Department of Electrical and Computer Engineering, College of Engineering, Drexel University, Philadelphia, PA, USA.
College of Computing and Informatics, Drexel University, Philadelphia, PA, USA.
Brief Bioinform. 2023 Jul 20;24(4). doi: 10.1093/bib/bbad226.
Human prescription drug labeling contains a summary of the essential scientific information needed for the safe and effective use of the drug and includes the Prescribing Information, FDA-approved patient labeling (Medication Guides, Patient Package Inserts and/or Instructions for Use), and/or carton and container labeling. Drug labeling contains critical information about drug products, such as pharmacokinetics and adverse events. Automatic information extraction from drug labels may facilitate finding the adverse reaction of the drugs or finding the interaction of one drug with another drug. Natural language processing (NLP) techniques, especially recently developed Bidirectional Encoder Representations from Transformers (BERT), have exhibited exceptional merits in text-based information extraction. A common paradigm in training BERT is to pretrain the model on large unlabeled generic language corpora, so that the model learns the distribution of the words in the language, and then fine-tune on a downstream task. In this paper, first, we show the uniqueness of language used in drug labels, which therefore cannot be optimally handled by other BERT models. Then, we present the developed PharmBERT, which is a BERT model specifically pretrained on the drug labels (publicly available at Hugging Face). We demonstrate that our model outperforms the vanilla BERT, ClinicalBERT and BioBERT in multiple NLP tasks in the drug label domain.

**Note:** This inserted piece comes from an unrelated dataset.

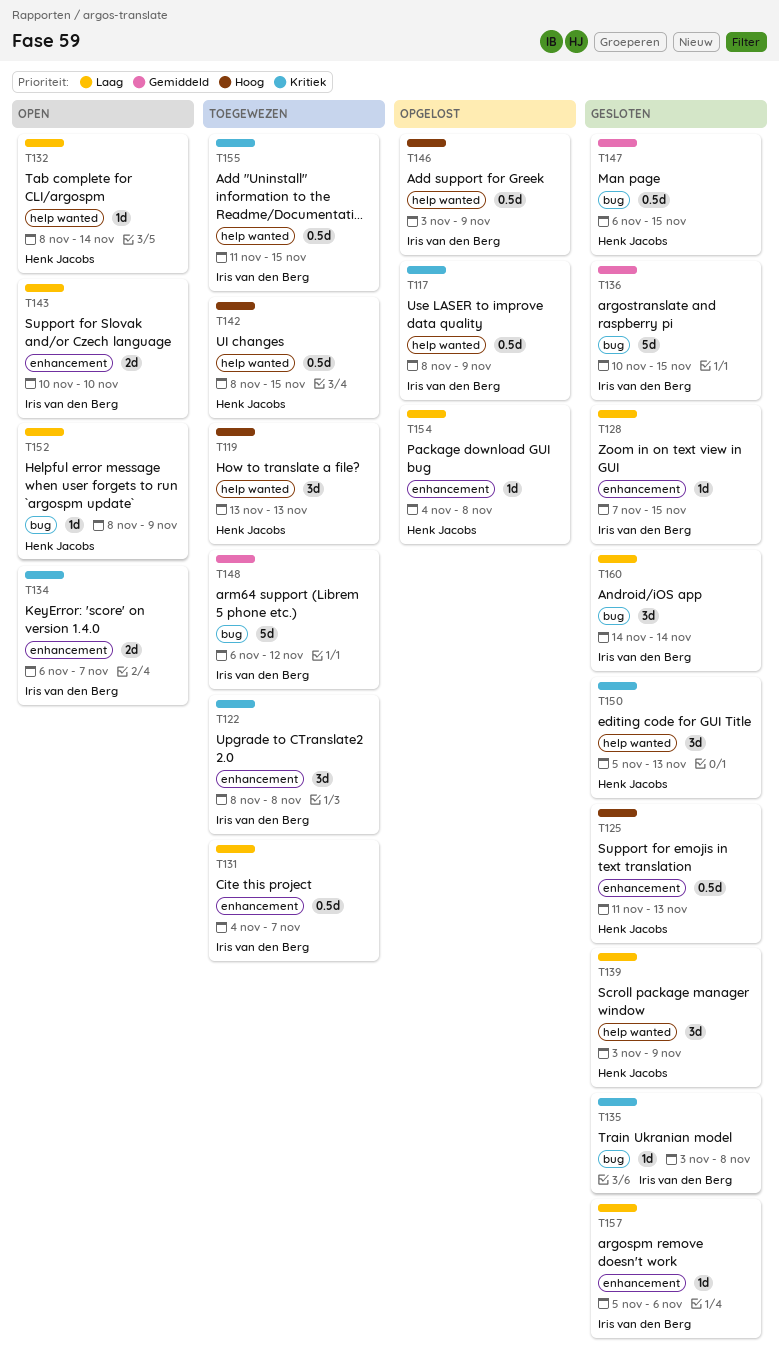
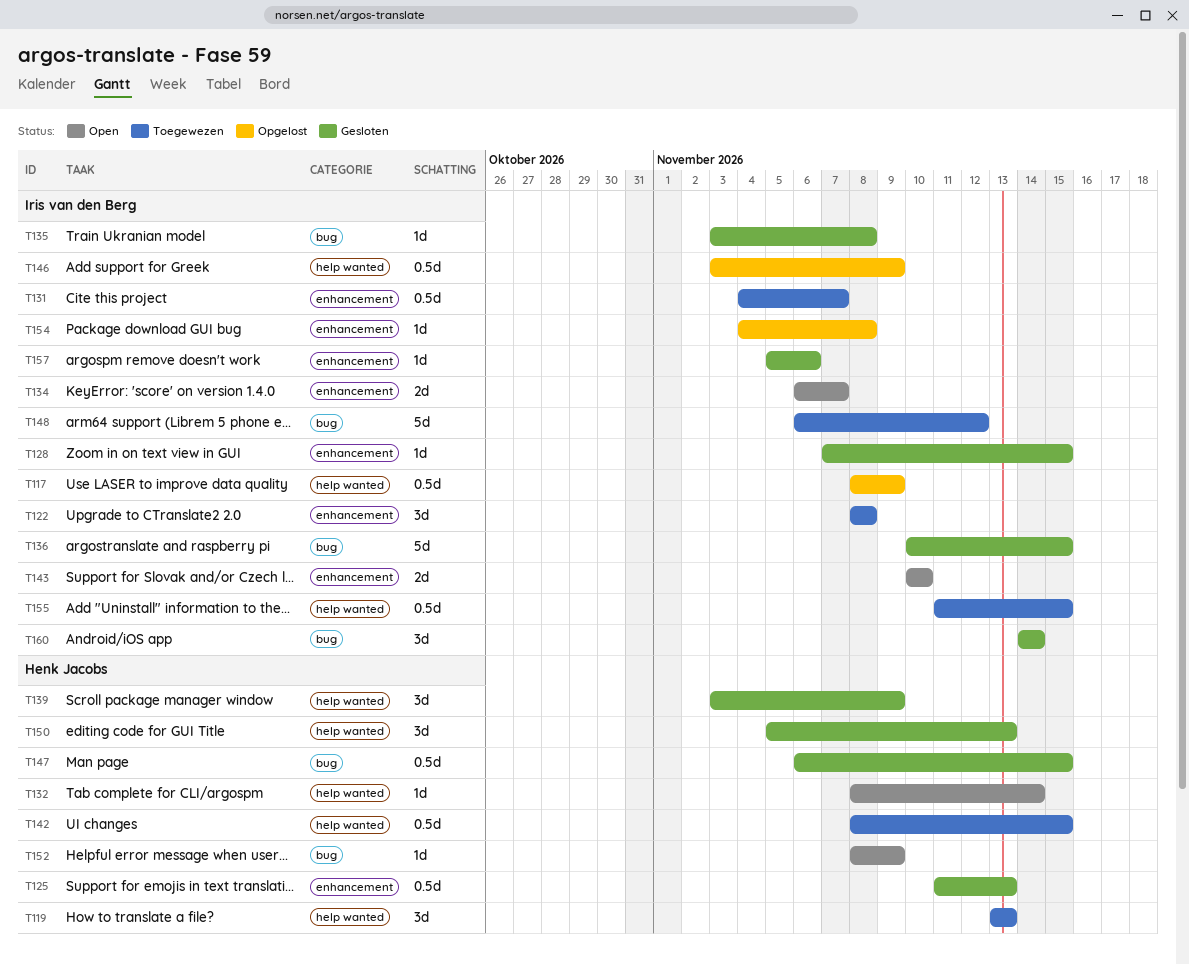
T154, owner: Henk Jacobs -> Iris van den Berg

Moreover, how the domain-specific pretraining has contributed to the superior performance of PharmBERT is demonstrated by analyzing different layers of PharmBERT, and more insight into how it understands different linguistic aspects of the data is gained.
人用药物标签包含了安全有效使用药物所需的基本科学信息摘要,包括说明书、FDA 批准的患者标签(用药指南、患者用药须知和/或使用说明)和/或纸盒和容器标签。药物标签包含了药物产品的关键信息,如药代动力学和不良反应。从药物标签中自动提取信息可以方便地发现药物的不良反应,或者发现一种药物与另一种药物的相互作用。自然语言处理(NLP)技术,尤其是最近开发的基于 Transformer 的双向编码器表示(BERT),在基于文本的信息提取方面表现出了卓越的优点。在训练 BERT 时,一个常见的范例是在大型无标签通用语言语料库上对模型进行预训练,使模型学习语言中单词的分布,然后在下游任务上进行微调。在本文中,我们首先展示了药物标签中使用的语言的独特性,因此其他 BERT 模型无法对其进行最佳处理。然后,我们提出了 PharmBERT,这是一个专门在药物标签上进行预训练的 BERT 模型(可在 Hugging Face 上公开获得)。我们证明,我们的模型在药物标签领域的多个 NLP 任务中优于 vanilla BERT、ClinicalBERT 和 BioBERT。此外,通过分析 PharmBERT 的不同层,展示了特定于领域的预训练如何有助于提高 PharmBERT 的性能,并获得了更多关于它如何理解数据不同语言方面的见解。